I have heard there are rules for writing that must be followed, especially by new authors.
In life, I've probably mostly followed the rules. Tie your shoes. Comb your hair. Cross your Ts and dot your lower case Js. Don't let the bed bugs bite. But I usually didn't like it much, especially when the rules seemed arbitrary. Perhaps if someone explained why it's so critically important to not go swimming for at least an hour after eating, I might be more inclined to obey. Maybe.
Here's a rule I heard at a writing seminar given by a noted author. "Eliminate all forms of the verb to be." That encompasses a lot: am, are, is, was, were, be, being, been, and the helper verb will. This speaker advocated use of action verbs, such as see and jump and run. It reminds me of some ancient elementary school books. Run, Dick, run. Run, run, run. See Jane jump. Jump, jump, jump.
This rule, while perhaps wise, neglects to consider the value of the "forbidden verb" in some of our most cherished literature:
"To be, or not to be, that is the question." (Hamlet by Shakespeare)

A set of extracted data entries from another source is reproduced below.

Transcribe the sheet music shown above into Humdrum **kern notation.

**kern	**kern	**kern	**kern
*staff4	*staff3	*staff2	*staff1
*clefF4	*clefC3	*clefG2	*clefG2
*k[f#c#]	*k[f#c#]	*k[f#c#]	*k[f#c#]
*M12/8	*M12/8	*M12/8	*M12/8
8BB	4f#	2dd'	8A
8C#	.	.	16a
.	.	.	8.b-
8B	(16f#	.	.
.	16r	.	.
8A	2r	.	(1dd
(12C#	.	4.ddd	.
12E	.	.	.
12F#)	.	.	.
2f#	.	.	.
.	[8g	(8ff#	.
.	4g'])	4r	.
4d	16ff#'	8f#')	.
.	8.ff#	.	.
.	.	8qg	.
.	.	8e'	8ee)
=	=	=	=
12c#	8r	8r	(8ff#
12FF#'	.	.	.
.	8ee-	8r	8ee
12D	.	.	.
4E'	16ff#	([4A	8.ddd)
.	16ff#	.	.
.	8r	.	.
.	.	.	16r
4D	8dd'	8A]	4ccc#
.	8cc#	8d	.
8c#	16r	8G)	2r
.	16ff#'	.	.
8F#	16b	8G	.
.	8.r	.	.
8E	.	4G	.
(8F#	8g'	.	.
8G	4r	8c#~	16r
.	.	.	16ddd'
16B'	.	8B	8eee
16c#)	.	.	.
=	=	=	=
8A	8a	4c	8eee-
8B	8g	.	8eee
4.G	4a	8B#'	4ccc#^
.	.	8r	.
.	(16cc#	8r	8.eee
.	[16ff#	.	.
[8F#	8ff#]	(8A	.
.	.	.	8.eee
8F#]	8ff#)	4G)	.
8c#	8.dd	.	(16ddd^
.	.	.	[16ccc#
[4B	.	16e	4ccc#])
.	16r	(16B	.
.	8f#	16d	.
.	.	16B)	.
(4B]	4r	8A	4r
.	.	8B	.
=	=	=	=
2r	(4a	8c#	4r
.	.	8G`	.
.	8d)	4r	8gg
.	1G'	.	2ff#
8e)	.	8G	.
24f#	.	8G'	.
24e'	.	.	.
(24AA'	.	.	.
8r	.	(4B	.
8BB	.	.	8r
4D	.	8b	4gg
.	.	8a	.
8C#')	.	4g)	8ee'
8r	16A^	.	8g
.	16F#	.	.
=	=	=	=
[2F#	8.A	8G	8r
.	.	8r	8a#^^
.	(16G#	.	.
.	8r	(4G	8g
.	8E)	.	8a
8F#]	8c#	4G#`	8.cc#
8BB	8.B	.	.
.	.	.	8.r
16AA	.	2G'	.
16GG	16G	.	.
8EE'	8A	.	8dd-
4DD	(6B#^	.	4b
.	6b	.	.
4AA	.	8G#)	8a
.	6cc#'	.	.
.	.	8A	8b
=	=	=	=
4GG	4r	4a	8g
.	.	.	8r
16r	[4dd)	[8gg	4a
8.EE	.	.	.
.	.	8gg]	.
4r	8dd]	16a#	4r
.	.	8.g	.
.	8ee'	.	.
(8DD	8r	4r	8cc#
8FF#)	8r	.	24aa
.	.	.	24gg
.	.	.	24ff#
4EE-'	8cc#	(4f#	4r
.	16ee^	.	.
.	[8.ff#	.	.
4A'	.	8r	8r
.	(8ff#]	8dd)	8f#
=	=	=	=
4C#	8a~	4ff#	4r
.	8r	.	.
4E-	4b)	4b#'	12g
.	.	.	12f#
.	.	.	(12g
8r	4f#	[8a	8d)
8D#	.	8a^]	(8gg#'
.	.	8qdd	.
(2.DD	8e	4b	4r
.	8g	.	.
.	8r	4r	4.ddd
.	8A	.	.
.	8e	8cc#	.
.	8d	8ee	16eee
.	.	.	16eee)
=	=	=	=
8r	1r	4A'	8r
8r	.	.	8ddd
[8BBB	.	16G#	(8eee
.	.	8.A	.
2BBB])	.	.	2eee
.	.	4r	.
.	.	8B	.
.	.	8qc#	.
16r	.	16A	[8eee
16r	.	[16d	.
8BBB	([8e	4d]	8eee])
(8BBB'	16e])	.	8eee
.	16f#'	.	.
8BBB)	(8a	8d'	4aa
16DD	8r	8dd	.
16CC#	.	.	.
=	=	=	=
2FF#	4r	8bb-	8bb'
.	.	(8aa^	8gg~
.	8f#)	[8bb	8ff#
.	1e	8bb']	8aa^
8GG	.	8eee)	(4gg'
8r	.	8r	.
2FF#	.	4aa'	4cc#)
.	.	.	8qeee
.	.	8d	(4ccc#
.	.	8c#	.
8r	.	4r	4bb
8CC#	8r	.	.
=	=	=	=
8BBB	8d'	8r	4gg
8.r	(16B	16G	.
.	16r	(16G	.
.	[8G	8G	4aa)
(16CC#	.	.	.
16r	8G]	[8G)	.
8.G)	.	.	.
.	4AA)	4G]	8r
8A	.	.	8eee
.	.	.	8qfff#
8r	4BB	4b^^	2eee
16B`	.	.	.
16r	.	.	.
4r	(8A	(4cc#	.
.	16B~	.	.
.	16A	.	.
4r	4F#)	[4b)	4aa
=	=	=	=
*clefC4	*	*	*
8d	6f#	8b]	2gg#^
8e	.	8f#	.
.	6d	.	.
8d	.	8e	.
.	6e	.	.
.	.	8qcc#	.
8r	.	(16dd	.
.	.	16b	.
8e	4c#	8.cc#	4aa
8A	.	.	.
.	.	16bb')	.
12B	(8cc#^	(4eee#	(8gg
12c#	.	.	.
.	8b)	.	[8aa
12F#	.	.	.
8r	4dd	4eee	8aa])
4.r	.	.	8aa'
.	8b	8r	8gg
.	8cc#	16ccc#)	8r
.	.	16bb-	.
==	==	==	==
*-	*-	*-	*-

"It was the best of times, it was the worst of times,...." (A Tale of Two Cities by Charles Dickens)
"Fuzzy Wuzzy was a bear, Fuzzy Wuzzy had no hair, Fuzzy Wuzzy wasn't fuzzy, was he?" (Fuzzy Wuzzy by Rudyard Kipling).
Another rule I've heard is that a writer should never, absolutely never, start a sentence with a conjunction.
And with that thought in mind, I am certain that rules are meant to be broken.